A 10% acid solution is to be mixed with a 50% acid solution in order to get 120 ounces of 20% acid solution. How many ounces of the 10% solution and 50% solution should be mixed?

To solve this problem, we can use the concept of the amount of acid in a solution. Let's denote the amount of the 10% acid solution as x ounces and the amount of the 50% acid solution as y ounces.

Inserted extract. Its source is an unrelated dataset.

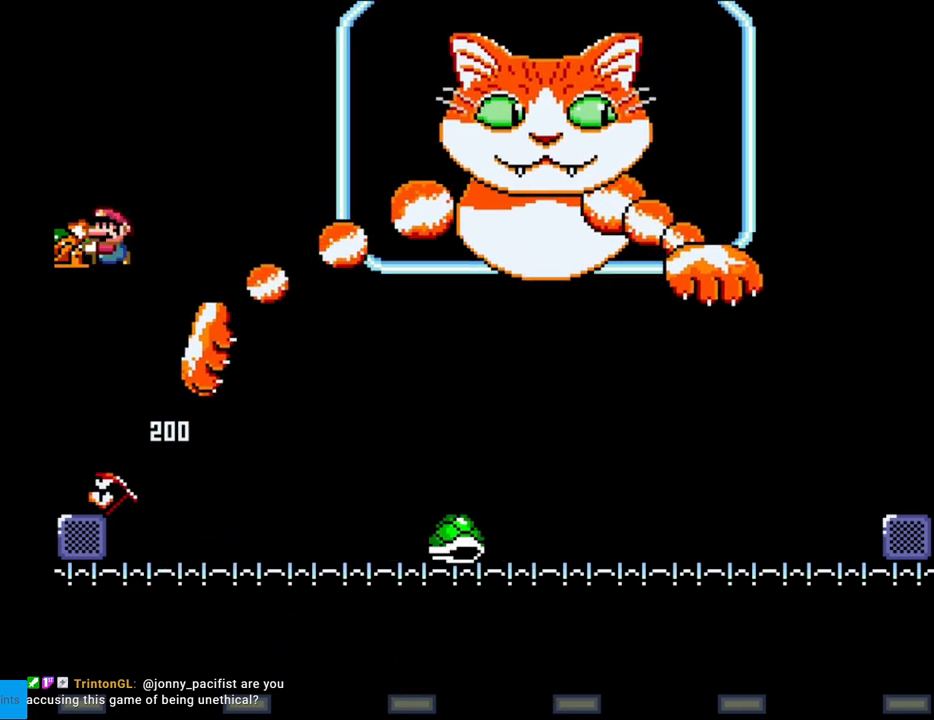
{"buttons": ["Y", "DPAD_RIGHT"], "events": [[167, "B", "down"], [400, "DPAD_LEFT", "up"], [467, "DPAD_RIGHT", "down"], [483, "B", "up"]]}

We can use the formula for the amount of acid in a solution:

Amount of acid = (acid concentration / 100) * volume of solution

Given that we want to end up with 120 ounces of a 20% acid solution, we can set up the following equation:

0.10x + 0.50y = 0.20 * 120

Now, let's solve this equation to find the values of x and y.

0.10x + 0.50y = 24 (because 0.20 * 120 equals 24)

To make it easier to work with, let's multiply the entire equation by 10 to remove the decimal:

1x + 5y = 240

Now, we have a system of two equations:

1x + 5y = 240 (Equation 1)
0.10x + 0.50y = 24 (Equation 2)

To solve this system, we can use either elimination or substitution method. Let's use the elimination method here:

Multiplying Equation 1 by 0.10, we get:

0.10x + 0.50y = 24

Multiplying Equation 2 by 10, we get:

1x + 5y = 240

Now, subtract Equation 1 from Equation 2 to eliminate the x variable:

(1x + 5y) - (0.10x + 0.50y) = 240 - 24

0.90x + 4.50y = 216

Simplifying the equation, we have:

0.90x + 4.50y = 216 (Equation 3)

Now, we have a new system of equations:

0.10x + 0.50y = 24 (Equation 2)
0.90x + 4.50y = 216 (Equation 3)

We can solve this system by elimination again:

Multiplying Equation 2 by 9, we get:

0.90x + 4.50y = 216

Now, subtract Equation 3 from Equation 2 to eliminate the x variable:

(0.90x + 4.50y) - (0.90x + 4.50y) = 216 - 216

0 = 0

Since the equation simplifies to 0 = 0, it means that the two equations are actually the same line. This indicates that there are infinitely many solutions to this system of equations.

In the context of this problem, it means that there are infinitely many combinations of the 10% and 50% acid solutions that can be mixed to obtain 120 ounces of a 20% acid solution.

Therefore, we cannot determine a unique solution to this problem.